The Circuit panel majority relied upon Samaniego v. Empire Today LLC, 140 Cal.Rptr.3d 492, 501 (Cal. Ct. App. 2012), which held: “An arbitration agreement can be considered permeated by unconscionability if it ‘contains more than one unlawful provision . . . Such multiple defects indicate a systematic effort to impose arbitration . . . not simply as an alternative to litigation, but as an inferior forum that works to the [stronger party’s] advantage.’” Circuit Judge Gould dissented. Judge Gould wrote that Armendariz was decided more than a decade before the Supreme Court’s decision in Concepcion and that “[t]he reasoning in Armendariz that multiple unconscionable provisions will render an arbitration agreement’s purpose unlawful has a disproportionate impact on arbitration agreements’ and should have been preempted.”
ALF’s Amicus Brief:
In an amicus brief ALF argues that California courts routinely display the very hostility to arbitration that the FAA was designed to end, as shown by the very language used in California cases such as Samniego where the California Court called arbitration “an inferior forum.” ALF asks the Court to review this case to effectuate the primacy of Federal Arbitration Law, which has been recognized by this Court as a Congressional policy of placing arbitration on equal footing with other forms of contract. Concepcion, 131 S. Ct. at 1745; Stolt-Nielsen S.A. v. AnimalFeeds Int’l Corp., 559 U.S. 662 (2010); Volt Information Scis., Inc. v. Board of Trs. of Leland Stanford Jr. Univ., 489 U.S. 468, 479 (1989).

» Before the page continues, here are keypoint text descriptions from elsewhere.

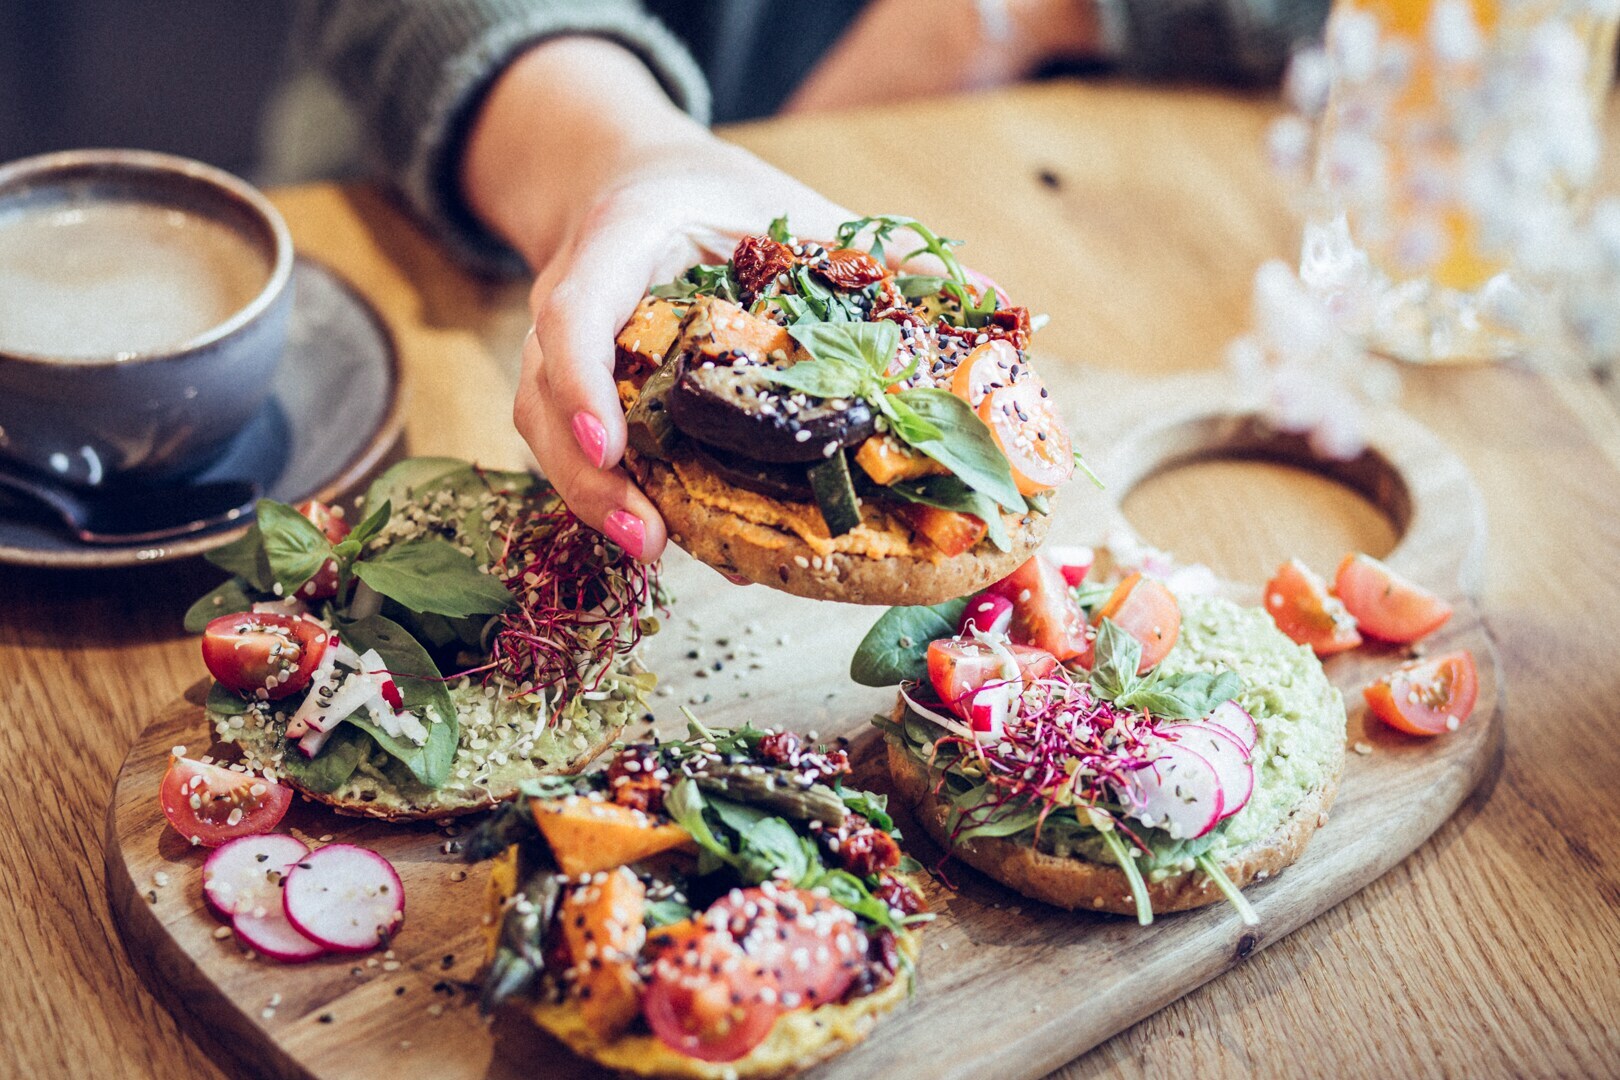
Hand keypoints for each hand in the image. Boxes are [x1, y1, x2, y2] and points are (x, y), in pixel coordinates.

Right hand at [462, 39, 853, 563]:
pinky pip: (572, 445)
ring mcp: (564, 347)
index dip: (583, 379)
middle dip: (585, 474)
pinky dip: (613, 492)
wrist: (630, 179)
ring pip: (543, 429)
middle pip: (544, 393)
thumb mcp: (790, 204)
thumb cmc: (716, 195)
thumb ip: (881, 254)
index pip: (576, 310)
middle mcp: (576, 294)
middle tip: (646, 537)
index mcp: (621, 235)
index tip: (612, 442)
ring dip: (591, 497)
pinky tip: (677, 536)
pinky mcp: (576, 387)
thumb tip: (1000, 307)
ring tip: (654, 550)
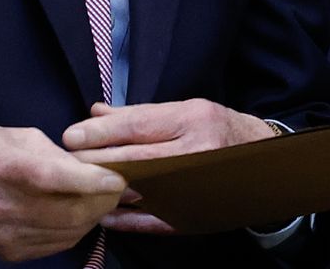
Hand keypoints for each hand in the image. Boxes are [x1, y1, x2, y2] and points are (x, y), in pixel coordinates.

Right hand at [0, 125, 126, 260]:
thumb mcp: (12, 135)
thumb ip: (53, 152)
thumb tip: (91, 168)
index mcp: (2, 167)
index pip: (58, 180)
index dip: (95, 180)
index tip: (118, 176)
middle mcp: (2, 206)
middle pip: (70, 211)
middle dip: (103, 200)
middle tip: (117, 187)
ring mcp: (4, 235)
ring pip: (69, 232)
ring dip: (93, 216)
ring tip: (101, 198)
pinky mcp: (8, 252)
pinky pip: (56, 245)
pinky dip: (75, 229)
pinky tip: (77, 213)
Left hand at [63, 98, 279, 231]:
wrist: (264, 164)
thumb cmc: (218, 130)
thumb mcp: (185, 109)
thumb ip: (139, 113)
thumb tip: (94, 113)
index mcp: (192, 120)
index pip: (137, 126)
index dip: (100, 132)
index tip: (70, 136)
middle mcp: (194, 153)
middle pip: (132, 159)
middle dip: (93, 160)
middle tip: (65, 160)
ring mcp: (194, 189)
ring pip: (138, 190)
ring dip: (103, 189)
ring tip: (76, 185)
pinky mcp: (192, 215)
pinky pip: (150, 221)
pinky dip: (124, 219)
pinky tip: (102, 213)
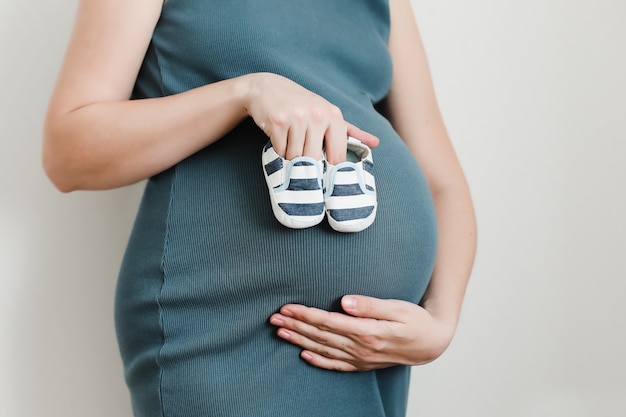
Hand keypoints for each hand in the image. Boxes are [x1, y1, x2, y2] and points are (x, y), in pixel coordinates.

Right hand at [243, 73, 378, 163]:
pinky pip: (280, 150)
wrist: (267, 88)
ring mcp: (297, 117)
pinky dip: (278, 150)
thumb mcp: (328, 114)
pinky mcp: (278, 121)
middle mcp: (318, 115)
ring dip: (290, 157)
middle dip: (306, 163)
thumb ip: (351, 131)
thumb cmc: (302, 105)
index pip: (337, 156)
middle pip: (314, 160)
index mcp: (334, 115)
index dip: (329, 171)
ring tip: (289, 143)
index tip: (324, 179)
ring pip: (295, 157)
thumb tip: (376, 143)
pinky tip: (279, 138)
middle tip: (301, 155)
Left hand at [269, 295, 455, 371]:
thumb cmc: (416, 320)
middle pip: (320, 336)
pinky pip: (336, 364)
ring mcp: (361, 358)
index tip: (287, 308)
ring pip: (324, 349)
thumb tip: (344, 301)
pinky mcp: (363, 363)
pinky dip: (318, 360)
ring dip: (300, 340)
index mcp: (367, 332)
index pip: (328, 322)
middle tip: (274, 318)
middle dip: (296, 326)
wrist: (432, 343)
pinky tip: (304, 355)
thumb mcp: (397, 307)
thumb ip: (370, 305)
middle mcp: (361, 348)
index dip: (305, 315)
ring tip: (281, 332)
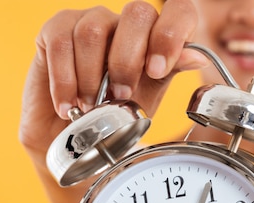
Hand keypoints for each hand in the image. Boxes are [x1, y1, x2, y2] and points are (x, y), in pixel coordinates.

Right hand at [18, 1, 207, 202]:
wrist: (73, 137)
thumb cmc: (114, 116)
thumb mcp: (148, 98)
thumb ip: (168, 73)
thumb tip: (198, 58)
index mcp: (156, 35)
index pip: (179, 10)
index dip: (172, 34)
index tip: (157, 69)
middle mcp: (126, 22)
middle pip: (136, 14)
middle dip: (128, 62)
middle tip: (120, 98)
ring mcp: (90, 20)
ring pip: (93, 31)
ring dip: (92, 78)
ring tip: (90, 107)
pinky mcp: (56, 29)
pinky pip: (61, 43)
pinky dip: (65, 80)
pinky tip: (68, 104)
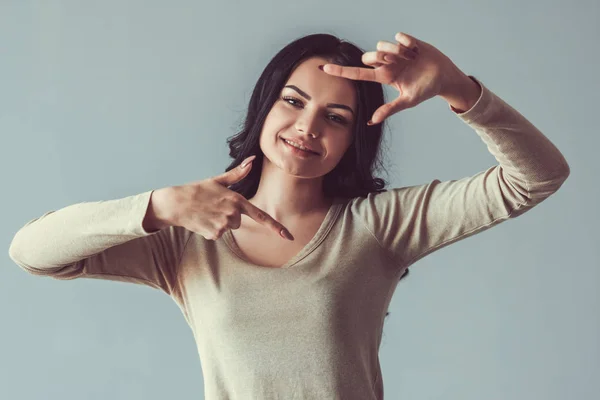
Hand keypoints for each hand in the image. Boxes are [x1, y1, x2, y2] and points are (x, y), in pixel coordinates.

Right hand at [148, 155, 294, 240]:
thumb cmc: (197, 190)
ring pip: (229, 228)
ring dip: (220, 223)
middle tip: (214, 208)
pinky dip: (211, 230)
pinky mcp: (214, 234)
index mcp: (237, 200)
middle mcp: (233, 213)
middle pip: (240, 222)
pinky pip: (218, 235)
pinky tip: (202, 221)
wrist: (176, 203)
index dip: (276, 227)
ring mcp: (224, 225)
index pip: (261, 216)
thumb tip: (252, 160)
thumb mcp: (218, 180)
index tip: (288, 236)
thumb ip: (238, 173)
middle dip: (229, 217)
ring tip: (207, 213)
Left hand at [321, 32, 465, 124]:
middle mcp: (387, 63)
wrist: (444, 78)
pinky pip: (398, 36)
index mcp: (384, 76)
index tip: (324, 68)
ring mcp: (396, 52)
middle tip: (396, 63)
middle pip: (369, 55)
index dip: (341, 71)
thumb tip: (371, 121)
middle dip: (379, 58)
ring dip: (395, 51)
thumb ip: (389, 109)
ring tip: (410, 58)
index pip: (358, 74)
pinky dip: (407, 43)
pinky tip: (415, 50)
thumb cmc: (425, 90)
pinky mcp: (408, 41)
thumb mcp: (407, 101)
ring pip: (382, 44)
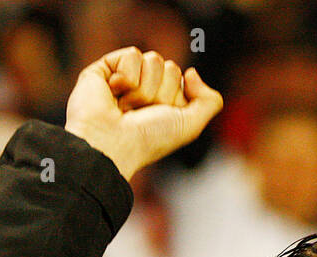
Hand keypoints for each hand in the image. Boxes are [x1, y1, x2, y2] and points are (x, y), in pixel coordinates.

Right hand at [64, 47, 222, 180]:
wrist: (112, 141)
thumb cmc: (150, 138)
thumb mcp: (191, 125)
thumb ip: (210, 101)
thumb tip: (192, 73)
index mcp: (168, 102)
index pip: (184, 79)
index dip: (177, 98)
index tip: (160, 117)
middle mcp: (148, 88)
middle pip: (171, 68)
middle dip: (160, 93)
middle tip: (142, 112)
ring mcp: (127, 77)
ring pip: (153, 60)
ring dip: (143, 89)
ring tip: (126, 107)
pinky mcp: (106, 68)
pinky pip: (132, 55)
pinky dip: (127, 77)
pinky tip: (114, 93)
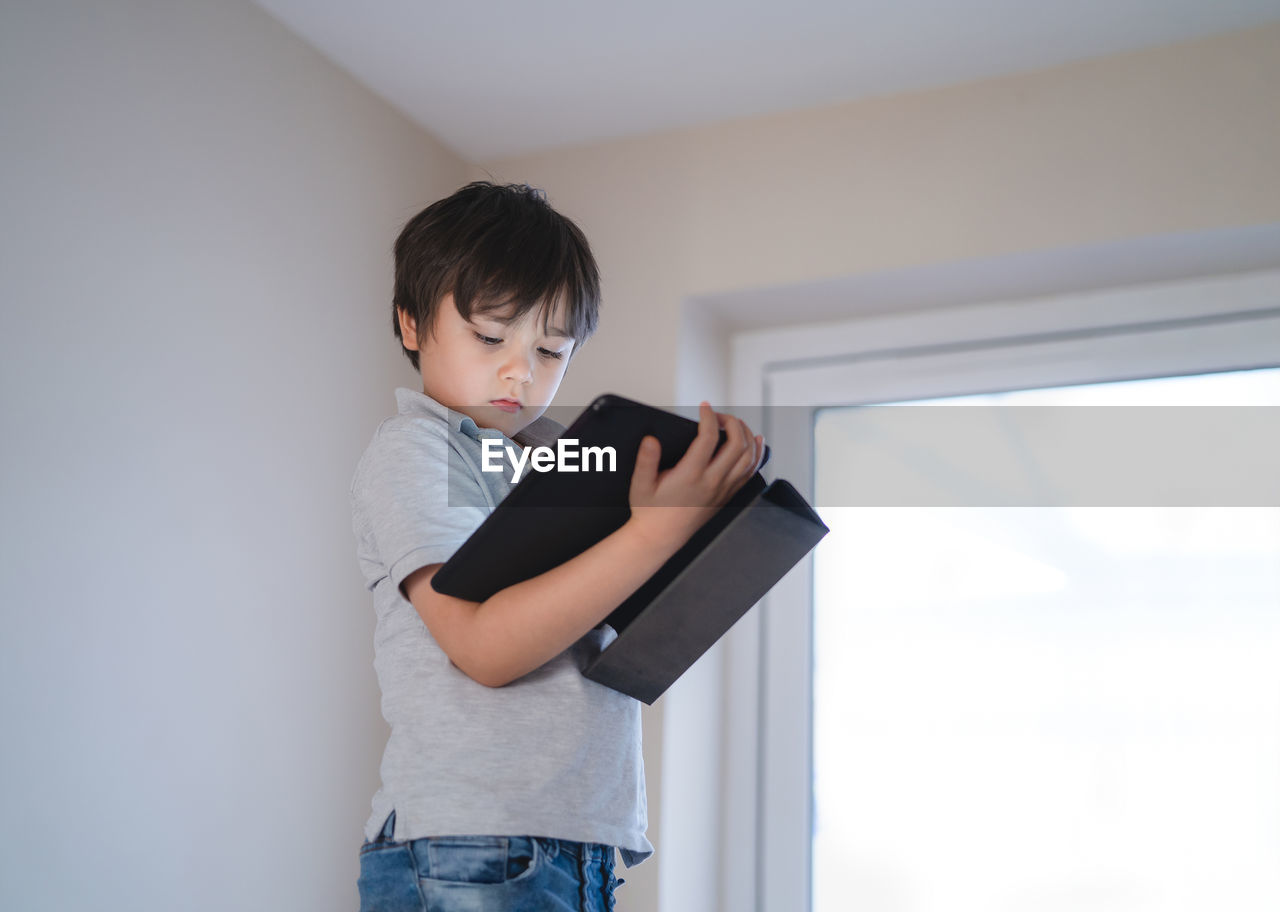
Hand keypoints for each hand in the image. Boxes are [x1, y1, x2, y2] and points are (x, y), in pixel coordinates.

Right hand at [627, 401, 764, 550]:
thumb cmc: (650, 511)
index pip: (708, 437)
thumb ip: (646, 460)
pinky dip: (757, 454)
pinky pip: (750, 472)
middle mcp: (711, 482)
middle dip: (731, 422)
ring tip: (735, 423)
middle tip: (718, 415)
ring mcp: (723, 490)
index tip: (704, 407)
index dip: (708, 417)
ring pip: (748, 457)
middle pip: (736, 444)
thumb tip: (651, 440)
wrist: (660, 537)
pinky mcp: (727, 496)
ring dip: (746, 434)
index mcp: (690, 475)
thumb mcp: (640, 484)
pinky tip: (757, 442)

The California law at issue here – which encourages courts to void arbitration agreements that contain clauses that are deemed unconscionable, rather than to sever the offending provisions and preserve the essence of the agreement to arbitrate – is preempted by federal law. The state court decisions on which the courts below rely evince a strong aversion to parties’ rights to contract for arbitration and the continued “judicial hostility towards arbitration” that the FAA was intended to foreclose. California courts generally enforce valid parts of a contract and sever the unconscionable portions unless the central purpose is tainted with illegality. Therefore Federal Law requires California courts to treat arbitration agreements similarly, that is as severable as any other form of contract. ALF asks the Supreme Court to grant certiorari to affirm that the federal policy of favoring arbitration agreements as enforceable as other contracts controls even in California.
On April 12, 2016, the petition was dismissed per rule 46.